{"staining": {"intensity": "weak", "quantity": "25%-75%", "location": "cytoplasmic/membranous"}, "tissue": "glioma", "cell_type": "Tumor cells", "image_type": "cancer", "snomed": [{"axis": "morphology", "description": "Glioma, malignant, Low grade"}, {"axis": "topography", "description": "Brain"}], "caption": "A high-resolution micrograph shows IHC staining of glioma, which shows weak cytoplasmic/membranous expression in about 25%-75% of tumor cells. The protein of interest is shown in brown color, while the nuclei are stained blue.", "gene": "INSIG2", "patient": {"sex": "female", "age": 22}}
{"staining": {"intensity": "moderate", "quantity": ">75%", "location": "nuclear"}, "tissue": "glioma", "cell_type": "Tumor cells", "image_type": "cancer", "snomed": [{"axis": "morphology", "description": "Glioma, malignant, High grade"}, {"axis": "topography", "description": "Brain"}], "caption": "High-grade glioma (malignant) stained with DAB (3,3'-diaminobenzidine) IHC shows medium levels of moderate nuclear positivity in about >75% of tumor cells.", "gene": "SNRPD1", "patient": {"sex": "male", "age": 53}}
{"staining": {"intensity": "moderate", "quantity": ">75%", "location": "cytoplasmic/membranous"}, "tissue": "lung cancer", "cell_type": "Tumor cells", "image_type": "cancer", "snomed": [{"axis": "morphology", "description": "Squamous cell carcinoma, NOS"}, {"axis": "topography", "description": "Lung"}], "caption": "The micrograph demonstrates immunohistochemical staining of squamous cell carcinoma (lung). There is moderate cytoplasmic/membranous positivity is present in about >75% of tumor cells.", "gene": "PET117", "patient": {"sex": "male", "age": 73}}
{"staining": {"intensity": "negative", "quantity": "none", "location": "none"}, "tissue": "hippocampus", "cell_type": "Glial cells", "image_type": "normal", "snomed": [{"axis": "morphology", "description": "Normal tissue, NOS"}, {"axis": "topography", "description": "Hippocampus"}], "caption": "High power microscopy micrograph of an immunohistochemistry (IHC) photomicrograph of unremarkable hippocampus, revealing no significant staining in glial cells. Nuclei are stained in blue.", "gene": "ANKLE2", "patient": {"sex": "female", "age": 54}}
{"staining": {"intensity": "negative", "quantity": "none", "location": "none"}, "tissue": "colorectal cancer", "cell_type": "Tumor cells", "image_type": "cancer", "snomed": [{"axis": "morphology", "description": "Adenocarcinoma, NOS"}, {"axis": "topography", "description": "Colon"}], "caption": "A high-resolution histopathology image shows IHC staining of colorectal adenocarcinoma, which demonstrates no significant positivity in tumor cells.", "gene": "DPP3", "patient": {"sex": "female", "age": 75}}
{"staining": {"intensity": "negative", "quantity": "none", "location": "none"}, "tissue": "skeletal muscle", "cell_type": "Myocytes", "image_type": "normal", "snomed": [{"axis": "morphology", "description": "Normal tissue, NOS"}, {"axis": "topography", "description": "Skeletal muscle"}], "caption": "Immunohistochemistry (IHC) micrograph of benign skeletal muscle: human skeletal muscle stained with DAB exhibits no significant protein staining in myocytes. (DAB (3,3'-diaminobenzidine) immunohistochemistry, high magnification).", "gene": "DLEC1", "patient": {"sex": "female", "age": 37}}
..............................
### Prompt
Word for word, output all of the material.

### Task response
{"staining": {"intensity": "weak", "quantity": "25%-75%", "location": "cytoplasmic/membranous"}, "tissue": "glioma", "cell_type": "Tumor cells", "image_type": "cancer", "snomed": [{"axis": "morphology", "description": "Glioma, malignant, Low grade"}, {"axis": "topography", "description": "Brain"}], "caption": "A high-resolution micrograph shows IHC staining of glioma, which shows weak cytoplasmic/membranous expression in about 25%-75% of tumor cells. The protein of interest is shown in brown color, while the nuclei are stained blue.", "gene": "INSIG2", "patient": {"sex": "female", "age": 22}}
{"staining": {"intensity": "moderate", "quantity": ">75%", "location": "nuclear"}, "tissue": "glioma", "cell_type": "Tumor cells", "image_type": "cancer", "snomed": [{"axis": "morphology", "description": "Glioma, malignant, High grade"}, {"axis": "topography", "description": "Brain"}], "caption": "High-grade glioma (malignant) stained with DAB (3,3'-diaminobenzidine) IHC shows medium levels of moderate nuclear positivity in about >75% of tumor cells.", "gene": "SNRPD1", "patient": {"sex": "male", "age": 53}}
{"staining": {"intensity": "moderate", "quantity": ">75%", "location": "cytoplasmic/membranous"}, "tissue": "lung cancer", "cell_type": "Tumor cells", "image_type": "cancer", "snomed": [{"axis": "morphology", "description": "Squamous cell carcinoma, NOS"}, {"axis": "topography", "description": "Lung"}], "caption": "The micrograph demonstrates immunohistochemical staining of squamous cell carcinoma (lung). There is moderate cytoplasmic/membranous positivity is present in about >75% of tumor cells.", "gene": "PET117", "patient": {"sex": "male", "age": 73}}
{"staining": {"intensity": "negative", "quantity": "none", "location": "none"}, "tissue": "hippocampus", "cell_type": "Glial cells", "image_type": "normal", "snomed": [{"axis": "morphology", "description": "Normal tissue, NOS"}, {"axis": "topography", "description": "Hippocampus"}], "caption": "High power microscopy micrograph of an immunohistochemistry (IHC) photomicrograph of unremarkable hippocampus, revealing no significant staining in glial cells. Nuclei are stained in blue.", "gene": "ANKLE2", "patient": {"sex": "female", "age": 54}}
{"staining": {"intensity": "negative", "quantity": "none", "location": "none"}, "tissue": "colorectal cancer", "cell_type": "Tumor cells", "image_type": "cancer", "snomed": [{"axis": "morphology", "description": "Adenocarcinoma, NOS"}, {"axis": "topography", "description": "Colon"}], "caption": "A high-resolution histopathology image shows IHC staining of colorectal adenocarcinoma, which demonstrates no significant positivity in tumor cells.", "gene": "DPP3", "patient": {"sex": "female", "age": 75}}
{"staining": {"intensity": "negative", "quantity": "none", "location": "none"}, "tissue": "skeletal muscle", "cell_type": "Myocytes", "image_type": "normal", "snomed": [{"axis": "morphology", "description": "Normal tissue, NOS"}, {"axis": "topography", "description": "Skeletal muscle"}], "caption": "Immunohistochemistry (IHC) micrograph of benign skeletal muscle: human skeletal muscle stained with DAB exhibits no significant protein staining in myocytes. (DAB (3,3'-diaminobenzidine) immunohistochemistry, high magnification).", "gene": "DLEC1", "patient": {"sex": "female", "age": 37}}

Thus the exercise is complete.